The intervention of the national Assembly through its committee on Downstream and officers of the various unions in the oil and gas industry, which are said to have had constructive engagement with the federal government officials, made the oil marketers to suspend the strike.
The Unions involved include Petroleum and Natural Gas Senior Staff Association of Nigeria (PENGASSAN), National Union of Petroleum and Natural Gas (NUPENG) National Association of Roads and Transport Organisation (NARTO), and the Petroleum Transport Drivers ( PTD)
BusinessDay learnt that it was impressed on the government by these pressure groups that allowing the strike to take place would not be too good both for the economy and the government especially when it has not resolved the issue of minimum wage.
It was after these group of people had talks with government and got assurance that she would act positively that the mediators decide to reach out to the marketers and asked them to give the government the benefit of doubt by suspending their action for a while.
Consequent upon this, the marketers had to reconsider their position and gave the government another five days of grace to see what would happen.
According to Olufemi Adewole, executive secretary, Depot and Petroleum Products Marketers Association (DAPPMA) the association had to revise it earlier decision at about 1.30 am on Monday morning to mitigate the possible impact it would have on Nigerian. “We had already given a directive that the depots across the country should shut down from loading petroleum products effective from 12-midnight today (Monday).
He however stated that If the government fails to act appropriately they would resume the action without given any notice.

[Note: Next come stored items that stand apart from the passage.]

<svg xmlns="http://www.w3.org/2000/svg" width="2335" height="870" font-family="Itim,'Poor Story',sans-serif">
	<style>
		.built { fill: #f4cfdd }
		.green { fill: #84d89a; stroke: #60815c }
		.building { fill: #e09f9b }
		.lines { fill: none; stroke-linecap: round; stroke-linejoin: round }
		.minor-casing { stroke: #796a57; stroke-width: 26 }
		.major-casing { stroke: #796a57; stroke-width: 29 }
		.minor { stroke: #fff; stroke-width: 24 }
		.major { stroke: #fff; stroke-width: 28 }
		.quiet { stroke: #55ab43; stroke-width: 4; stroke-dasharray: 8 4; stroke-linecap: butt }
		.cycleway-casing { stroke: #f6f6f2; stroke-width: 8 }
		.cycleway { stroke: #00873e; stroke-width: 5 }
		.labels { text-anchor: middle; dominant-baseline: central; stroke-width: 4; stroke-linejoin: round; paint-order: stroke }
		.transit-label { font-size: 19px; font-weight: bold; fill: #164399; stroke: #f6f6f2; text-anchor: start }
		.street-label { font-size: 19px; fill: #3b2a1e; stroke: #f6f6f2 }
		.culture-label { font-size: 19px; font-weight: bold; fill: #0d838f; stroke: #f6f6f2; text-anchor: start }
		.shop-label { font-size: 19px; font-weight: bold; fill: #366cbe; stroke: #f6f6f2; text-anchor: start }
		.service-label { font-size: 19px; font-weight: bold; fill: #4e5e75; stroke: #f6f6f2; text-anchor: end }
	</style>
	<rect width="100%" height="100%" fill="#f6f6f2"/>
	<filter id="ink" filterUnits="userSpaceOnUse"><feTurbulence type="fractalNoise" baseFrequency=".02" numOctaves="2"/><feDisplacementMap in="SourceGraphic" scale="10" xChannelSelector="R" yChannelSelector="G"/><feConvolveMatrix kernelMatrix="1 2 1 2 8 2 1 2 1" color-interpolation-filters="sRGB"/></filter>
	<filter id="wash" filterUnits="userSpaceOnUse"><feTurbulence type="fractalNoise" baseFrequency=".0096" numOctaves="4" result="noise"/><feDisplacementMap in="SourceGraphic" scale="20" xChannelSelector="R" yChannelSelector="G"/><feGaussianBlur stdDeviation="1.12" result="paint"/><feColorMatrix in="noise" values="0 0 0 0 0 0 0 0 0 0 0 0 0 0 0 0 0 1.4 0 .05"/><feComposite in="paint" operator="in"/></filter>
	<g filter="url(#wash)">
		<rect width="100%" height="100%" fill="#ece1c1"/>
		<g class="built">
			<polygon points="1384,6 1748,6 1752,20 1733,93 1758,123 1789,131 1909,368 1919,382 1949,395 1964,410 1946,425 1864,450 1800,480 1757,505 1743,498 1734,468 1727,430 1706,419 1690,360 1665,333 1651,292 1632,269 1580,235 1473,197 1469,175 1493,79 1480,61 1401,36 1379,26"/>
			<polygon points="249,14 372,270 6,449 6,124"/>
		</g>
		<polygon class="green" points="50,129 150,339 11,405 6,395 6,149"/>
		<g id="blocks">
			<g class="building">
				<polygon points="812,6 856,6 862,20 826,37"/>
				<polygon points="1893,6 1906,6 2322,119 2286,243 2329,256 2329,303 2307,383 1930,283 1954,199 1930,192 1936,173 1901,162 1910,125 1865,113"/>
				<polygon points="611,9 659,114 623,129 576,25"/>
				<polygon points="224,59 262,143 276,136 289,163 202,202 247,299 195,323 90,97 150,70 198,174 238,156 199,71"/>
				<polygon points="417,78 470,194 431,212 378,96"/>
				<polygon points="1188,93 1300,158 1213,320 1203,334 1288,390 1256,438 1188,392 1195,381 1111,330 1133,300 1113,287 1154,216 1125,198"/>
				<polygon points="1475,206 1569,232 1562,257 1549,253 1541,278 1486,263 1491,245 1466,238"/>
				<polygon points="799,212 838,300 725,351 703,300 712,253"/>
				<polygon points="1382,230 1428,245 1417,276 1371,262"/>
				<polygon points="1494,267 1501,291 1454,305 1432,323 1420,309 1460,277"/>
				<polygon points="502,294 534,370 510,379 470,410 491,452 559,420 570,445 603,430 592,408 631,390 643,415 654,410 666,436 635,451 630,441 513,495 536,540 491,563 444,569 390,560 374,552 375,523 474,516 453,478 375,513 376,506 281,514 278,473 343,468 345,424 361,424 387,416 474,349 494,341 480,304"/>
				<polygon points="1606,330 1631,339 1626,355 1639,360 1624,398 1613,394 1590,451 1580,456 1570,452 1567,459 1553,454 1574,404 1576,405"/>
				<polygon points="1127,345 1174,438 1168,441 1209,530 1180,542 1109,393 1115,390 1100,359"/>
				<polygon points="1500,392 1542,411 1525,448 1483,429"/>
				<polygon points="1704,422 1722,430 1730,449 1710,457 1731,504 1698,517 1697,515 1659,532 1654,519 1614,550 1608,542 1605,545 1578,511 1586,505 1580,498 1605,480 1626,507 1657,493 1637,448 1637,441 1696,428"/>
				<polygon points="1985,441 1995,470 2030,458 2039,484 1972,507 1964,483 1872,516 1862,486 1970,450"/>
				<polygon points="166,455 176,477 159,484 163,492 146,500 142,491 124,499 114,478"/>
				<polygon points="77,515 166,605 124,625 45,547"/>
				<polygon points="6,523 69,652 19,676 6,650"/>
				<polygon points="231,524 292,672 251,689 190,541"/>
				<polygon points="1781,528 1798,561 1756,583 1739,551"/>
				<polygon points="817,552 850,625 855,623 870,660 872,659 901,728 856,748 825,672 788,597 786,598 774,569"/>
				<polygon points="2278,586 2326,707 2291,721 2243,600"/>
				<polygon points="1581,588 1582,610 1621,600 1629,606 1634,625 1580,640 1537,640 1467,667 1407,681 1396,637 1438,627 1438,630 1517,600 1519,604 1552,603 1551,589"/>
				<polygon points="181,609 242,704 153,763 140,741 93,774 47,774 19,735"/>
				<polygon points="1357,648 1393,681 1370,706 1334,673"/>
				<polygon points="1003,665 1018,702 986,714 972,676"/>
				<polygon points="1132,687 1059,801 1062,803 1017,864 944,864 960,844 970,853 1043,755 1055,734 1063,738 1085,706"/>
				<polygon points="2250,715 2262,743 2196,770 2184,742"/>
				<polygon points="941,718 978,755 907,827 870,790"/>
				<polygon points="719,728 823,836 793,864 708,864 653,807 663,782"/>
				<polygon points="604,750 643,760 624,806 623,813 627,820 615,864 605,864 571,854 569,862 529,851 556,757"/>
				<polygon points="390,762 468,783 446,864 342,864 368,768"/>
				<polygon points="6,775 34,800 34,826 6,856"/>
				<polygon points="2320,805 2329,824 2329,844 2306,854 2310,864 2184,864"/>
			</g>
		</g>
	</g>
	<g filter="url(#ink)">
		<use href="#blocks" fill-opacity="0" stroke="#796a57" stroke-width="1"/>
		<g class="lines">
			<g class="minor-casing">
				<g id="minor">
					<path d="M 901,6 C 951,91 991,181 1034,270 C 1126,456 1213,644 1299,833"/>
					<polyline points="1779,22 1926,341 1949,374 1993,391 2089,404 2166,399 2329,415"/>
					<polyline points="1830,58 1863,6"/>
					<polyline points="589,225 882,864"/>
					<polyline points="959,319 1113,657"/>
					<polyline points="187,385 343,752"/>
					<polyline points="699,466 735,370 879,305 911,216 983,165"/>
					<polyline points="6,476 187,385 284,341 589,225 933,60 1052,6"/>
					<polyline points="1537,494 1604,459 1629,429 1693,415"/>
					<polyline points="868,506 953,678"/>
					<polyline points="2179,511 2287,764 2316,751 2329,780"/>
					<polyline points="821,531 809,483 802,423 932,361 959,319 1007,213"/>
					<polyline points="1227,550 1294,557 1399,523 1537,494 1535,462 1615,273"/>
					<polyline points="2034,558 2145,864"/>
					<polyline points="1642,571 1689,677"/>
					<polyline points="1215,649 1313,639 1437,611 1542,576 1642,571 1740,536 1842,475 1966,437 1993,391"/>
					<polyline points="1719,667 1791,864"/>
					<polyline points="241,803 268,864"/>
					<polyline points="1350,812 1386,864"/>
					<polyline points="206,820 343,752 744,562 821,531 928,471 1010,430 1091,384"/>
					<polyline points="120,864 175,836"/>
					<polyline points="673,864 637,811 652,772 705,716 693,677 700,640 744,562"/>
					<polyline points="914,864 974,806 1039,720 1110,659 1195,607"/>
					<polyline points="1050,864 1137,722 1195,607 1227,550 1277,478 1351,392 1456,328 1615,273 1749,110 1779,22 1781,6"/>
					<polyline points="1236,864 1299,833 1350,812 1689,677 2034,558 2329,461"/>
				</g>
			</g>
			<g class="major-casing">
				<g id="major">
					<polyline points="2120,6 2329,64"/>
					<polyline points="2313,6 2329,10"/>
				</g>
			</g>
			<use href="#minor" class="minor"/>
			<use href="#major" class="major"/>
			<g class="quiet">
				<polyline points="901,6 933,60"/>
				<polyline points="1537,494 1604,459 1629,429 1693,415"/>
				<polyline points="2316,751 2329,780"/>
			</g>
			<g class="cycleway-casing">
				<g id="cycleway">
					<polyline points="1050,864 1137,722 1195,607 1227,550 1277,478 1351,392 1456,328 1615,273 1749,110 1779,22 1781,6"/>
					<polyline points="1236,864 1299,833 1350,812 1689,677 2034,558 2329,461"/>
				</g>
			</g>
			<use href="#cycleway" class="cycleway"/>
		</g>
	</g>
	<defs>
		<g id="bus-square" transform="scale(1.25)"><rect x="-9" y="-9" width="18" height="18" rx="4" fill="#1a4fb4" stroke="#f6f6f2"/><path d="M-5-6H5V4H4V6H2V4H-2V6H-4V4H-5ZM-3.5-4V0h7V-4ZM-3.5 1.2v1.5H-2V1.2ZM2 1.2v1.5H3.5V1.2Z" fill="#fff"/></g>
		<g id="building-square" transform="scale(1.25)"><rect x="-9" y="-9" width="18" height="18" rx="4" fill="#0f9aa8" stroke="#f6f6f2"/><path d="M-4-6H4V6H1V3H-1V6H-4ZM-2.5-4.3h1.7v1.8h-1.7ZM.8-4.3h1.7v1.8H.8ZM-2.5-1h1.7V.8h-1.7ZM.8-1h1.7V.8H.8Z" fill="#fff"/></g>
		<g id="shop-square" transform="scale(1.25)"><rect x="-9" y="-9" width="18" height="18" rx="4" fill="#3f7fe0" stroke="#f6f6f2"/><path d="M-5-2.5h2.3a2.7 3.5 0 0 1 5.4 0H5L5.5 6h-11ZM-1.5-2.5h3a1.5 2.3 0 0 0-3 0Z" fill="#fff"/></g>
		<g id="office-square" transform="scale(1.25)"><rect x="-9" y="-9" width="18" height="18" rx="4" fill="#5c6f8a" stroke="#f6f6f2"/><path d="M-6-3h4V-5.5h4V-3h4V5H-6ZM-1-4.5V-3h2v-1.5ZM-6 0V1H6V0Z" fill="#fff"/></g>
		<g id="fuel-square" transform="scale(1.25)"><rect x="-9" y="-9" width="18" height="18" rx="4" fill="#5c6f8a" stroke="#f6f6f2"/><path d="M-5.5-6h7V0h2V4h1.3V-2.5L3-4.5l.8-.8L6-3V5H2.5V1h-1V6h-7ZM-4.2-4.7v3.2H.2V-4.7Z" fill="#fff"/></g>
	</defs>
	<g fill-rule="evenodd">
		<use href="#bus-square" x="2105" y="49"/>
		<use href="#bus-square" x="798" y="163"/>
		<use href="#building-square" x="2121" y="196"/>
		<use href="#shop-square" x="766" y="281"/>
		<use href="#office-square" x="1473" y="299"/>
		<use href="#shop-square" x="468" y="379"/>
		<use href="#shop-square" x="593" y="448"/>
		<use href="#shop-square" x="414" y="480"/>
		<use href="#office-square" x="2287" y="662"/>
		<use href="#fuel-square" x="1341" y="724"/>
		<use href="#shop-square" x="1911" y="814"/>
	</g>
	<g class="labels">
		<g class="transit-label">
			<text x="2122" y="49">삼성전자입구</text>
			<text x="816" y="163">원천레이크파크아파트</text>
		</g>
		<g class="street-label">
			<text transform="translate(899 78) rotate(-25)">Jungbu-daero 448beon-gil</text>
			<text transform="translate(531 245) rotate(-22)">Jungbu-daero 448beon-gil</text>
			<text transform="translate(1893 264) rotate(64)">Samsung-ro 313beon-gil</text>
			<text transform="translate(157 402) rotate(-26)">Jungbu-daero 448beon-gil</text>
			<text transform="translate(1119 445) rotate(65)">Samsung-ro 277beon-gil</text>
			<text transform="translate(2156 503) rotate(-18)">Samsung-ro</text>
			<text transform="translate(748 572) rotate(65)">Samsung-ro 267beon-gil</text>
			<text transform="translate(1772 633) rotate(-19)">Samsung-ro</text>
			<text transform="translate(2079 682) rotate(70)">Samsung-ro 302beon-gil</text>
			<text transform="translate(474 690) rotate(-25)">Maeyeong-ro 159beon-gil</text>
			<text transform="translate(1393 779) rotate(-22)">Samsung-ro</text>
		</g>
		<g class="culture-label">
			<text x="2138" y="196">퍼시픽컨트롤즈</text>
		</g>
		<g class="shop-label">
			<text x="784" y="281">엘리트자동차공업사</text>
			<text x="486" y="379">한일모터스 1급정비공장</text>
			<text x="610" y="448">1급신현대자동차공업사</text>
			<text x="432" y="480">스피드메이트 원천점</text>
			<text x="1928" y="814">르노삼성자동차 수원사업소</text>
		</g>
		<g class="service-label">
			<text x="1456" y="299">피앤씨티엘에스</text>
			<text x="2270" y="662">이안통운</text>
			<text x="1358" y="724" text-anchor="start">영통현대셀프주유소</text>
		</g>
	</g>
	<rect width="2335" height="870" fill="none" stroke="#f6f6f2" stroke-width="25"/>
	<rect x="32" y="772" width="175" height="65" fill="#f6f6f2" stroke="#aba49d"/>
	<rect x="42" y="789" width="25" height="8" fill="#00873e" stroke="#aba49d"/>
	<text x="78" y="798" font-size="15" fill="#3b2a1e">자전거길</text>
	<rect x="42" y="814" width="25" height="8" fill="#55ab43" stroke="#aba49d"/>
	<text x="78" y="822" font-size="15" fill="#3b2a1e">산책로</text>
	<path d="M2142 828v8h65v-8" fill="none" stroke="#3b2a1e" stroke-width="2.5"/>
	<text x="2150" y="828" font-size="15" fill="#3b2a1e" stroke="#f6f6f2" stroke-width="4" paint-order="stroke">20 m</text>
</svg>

“The unions has resolved to recall its disengaged personnel for 5-days to give the FG’s team the opportunity to conclude its process of paying marketers the full outstanding of N800 billion with the first trench being the amount already approved by the Federal Executive Council (FEC)
He said the association has acted in good faith to avoid unnecessary hardship which could befall Nigerians during the yuletide season and we hope that government would make good its promise to see that those issues are resolved by Friday, Dec., 14, 2018 as promised.
“To this, end, our disengaged personnel would be recalled on Monday, Dec. 10 and considering the reactivation time or hitherto shut down system, all depots with fuel stock should be fully active same day,’’ the statement said.
The statement said further that the conclusion of the debts payment would curtail the continuing wastage of public funds as interest accruing on the over N800 billion debt.
He therefore advised DAPPMA depots to commence loading operations immediately and await further notification in respect of our long overdue payment.
It would be recalled that on Dec. 9 at about 8.30pm, DAPPAMA had directed its members to shut down all loading operations by midnight, adding that oil marketers had disengaged employees due to their inability to pay salaries.
It said that the Association took a bold step to stop the financial hemorrhaging of its members by the painful disengagement of its loyal workers after over three years of engaging with the government in the efforts to secure the payment of all subsidy induced debt owed marketers.
According to DAPPMA, to avoid owing staff without any hope of pay, it is hereby agreed that since all our staff have been disengaged, all DAPPMAN member depot are not in a position to operate hence will shut down all loading at midnight
It said that the claims by the government to have settle N236 billion out of the outstanding N800 subsidy arrears was not acceptable to DAPPMA members, leading to last week’s Thursday meeting which ended in a deadlock.
The decision of government to pay the N236 billion through promissory notes was equally rejected by the oil marketers.
‘‘As the name suggest, promissory note is a payment instrument that is post dated. Based on this when you approach the banks with the instrument, you don’t get the actual value on it.
“About 30 percent is knocked off because Government will be making the payment at a later date which ties down the bank’s capital,’’ he said.